The case against Mehmet Hakan Atilla, the former deputy chief executive officer of Turkey’s Halkbank, has driven a wedge between Washington and Ankara.

Mehmet Hakan Atilla (R), a former deputy general manager of Halkbank, is shown in this court room sketch with his attorney Gerald J. DiChiara as he appears in Manhattan federal court in New York, New York, US, on March 28, 2017.
Mehmet Hakan Atilla (R), a former deputy general manager of Halkbank, is shown in this court room sketch with his attorney Gerald J. DiChiara as he appears in Manhattan federal court in New York, New York, US, on March 28, 2017. ( Reuters Archive )

A Turkish banker was found guilty on Wednesday by a jury in New York on five charges related to conspiracy and bank fraud but was acquitted of money laundering.

The verdict by a panel of six men and six women against Mehmet Hakan Atilla, 47, the former deputy chief executive officer of Turkey’s Halkbank, was reached after more than three weeks of testimony and four days of deliberation.

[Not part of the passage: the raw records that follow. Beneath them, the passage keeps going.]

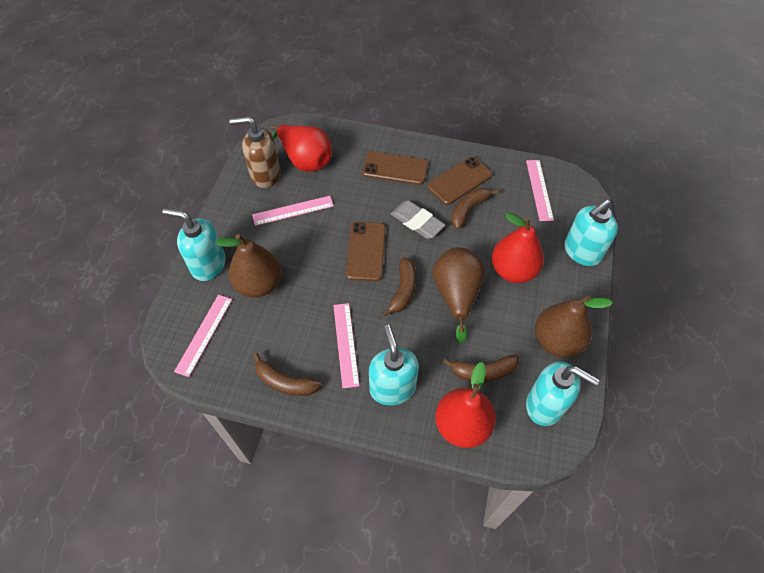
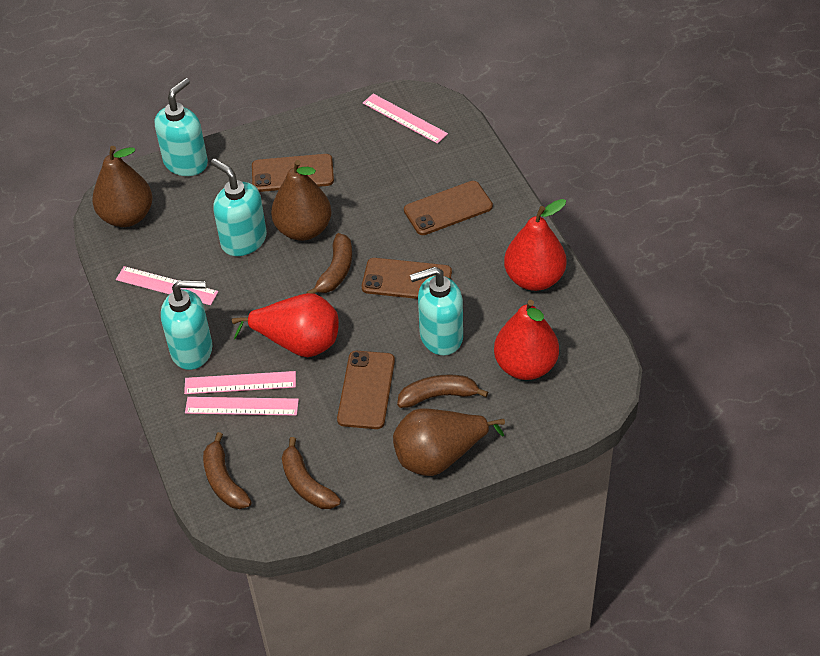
brown phone: [346,222,385,281] [362,152,428,185] [427,157,492,205] = 3 -> [252,154,334,192] [337,351,395,429] [362,258,452,299] [404,181,493,235] = 4
brown soap dispenser: [229,116,281,188] = 1 -> none = 0
grey eraser: [391,200,445,239] = 1 -> none = 0

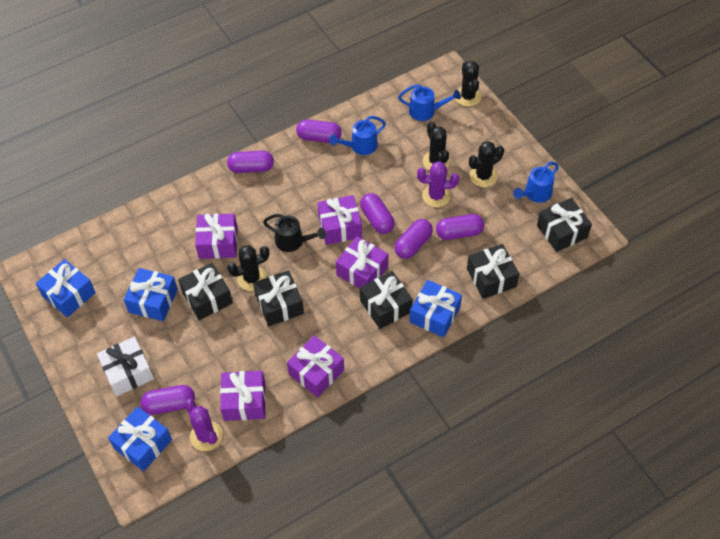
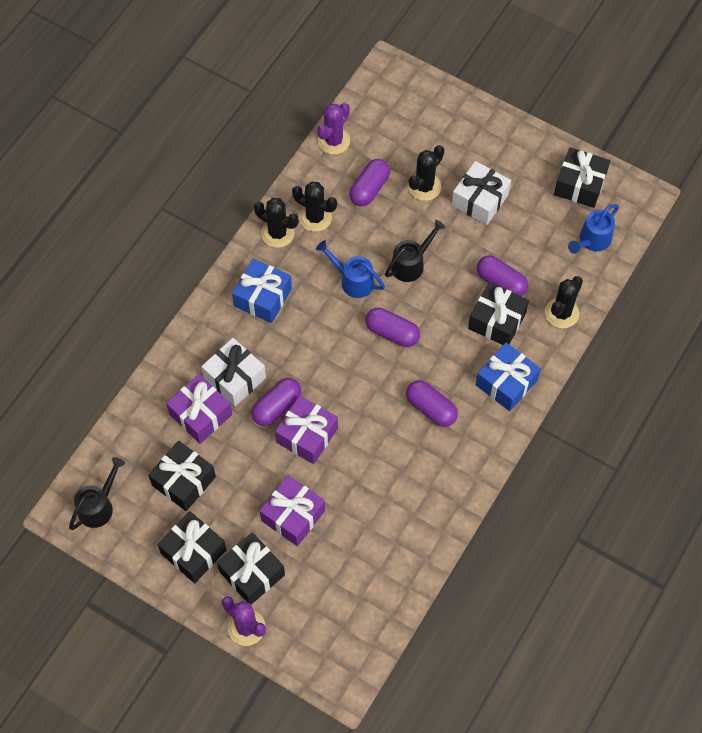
black watering can: [263,214,326,252] = 1 -> [69,457,125,530] [385,220,446,282] = 2
blue gift: [36,259,96,317] [108,407,172,471] [123,268,178,321] [409,280,462,337] = 4 -> [232,259,292,323] [476,342,541,411] = 2
blue watering can: [330,116,386,155] [398,84,461,121] [513,162,559,203] = 3 -> [316,240,385,298] [568,204,619,254] = 2
purple capsule: [141,385,195,415] [227,151,274,173] [296,120,342,143] [360,193,395,234] [394,219,433,259] [436,214,484,240] = 6 -> [252,378,301,426] [349,159,390,206] [366,308,420,347] [406,380,458,427] [477,255,528,297] = 5
purple gift: [195,213,238,259] [220,371,266,421] [287,335,344,397] [317,195,362,245] [336,236,389,289] = 5 -> [166,374,232,444] [260,475,325,546] [275,396,338,464] = 3
white gift: [97,337,154,396] = 1 -> [201,338,266,406] [452,161,511,225] = 2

The guilty counts include violating US sanctions against Iran, crimes to deceive the US and defrauding US banks.

Judge Richard Berman will sentence Atilla on April 11 but defence attorneys are expected to appeal the verdict that could land Atilla in prison for as much as 95 years.

Atilla was arrested in the US earlier this year for allegedly violating American sanctions against Iran.

The government’s case hinged on the testimony of Reza Zarrab, who was arrested in the US in 2016 on similar charges.

The Turkish businessman pleaded guilty to the charges just prior to the start of the trial and testified for prosecutors against Atilla.

The case has driven another wedge between Washington and Ankara that have had strained relations in the recent past.

Turkey has accused the US judicial system of overreach in the case.

The defence tried unsuccessfully to obtain a mistrial on grounds that a report was introduced late in the trial and it was not included in the list of evidence material at the start of the trial.

The request to throw out the case came after prosecutors questioned Atilla based on a report prepared by a fugitive member of an outlawed group commonly known in Turkey as the Fetullah Terrorist Organization (FETO), Osman Zeki Canitez, in an attempt to strengthen the government’s case. The report was not among the evidence and was misleading to the jury, according to the defence.

FETO and its US-based leader Fetullah Gulen are accused of orchestrating the July 15, 2016, failed coup that was beat back in Turkey but left 250 dead and nearly 2,200 injured.

The defence also appealed for a mistrial based on testimony from another FETO fugitive, Huseyin Korkmaz, who they said “submitted stolen evidence” and “testified wrongly.”

The disgraced former police official admitted in court he had stolen documents related to an investigation and roundup of scores of FETO suspects in Turkey in late 2013.

A second mistrial request earlier this week was denied because Atilla “received a thoroughly fair and transparent trial,” Berman wrote in his ruling.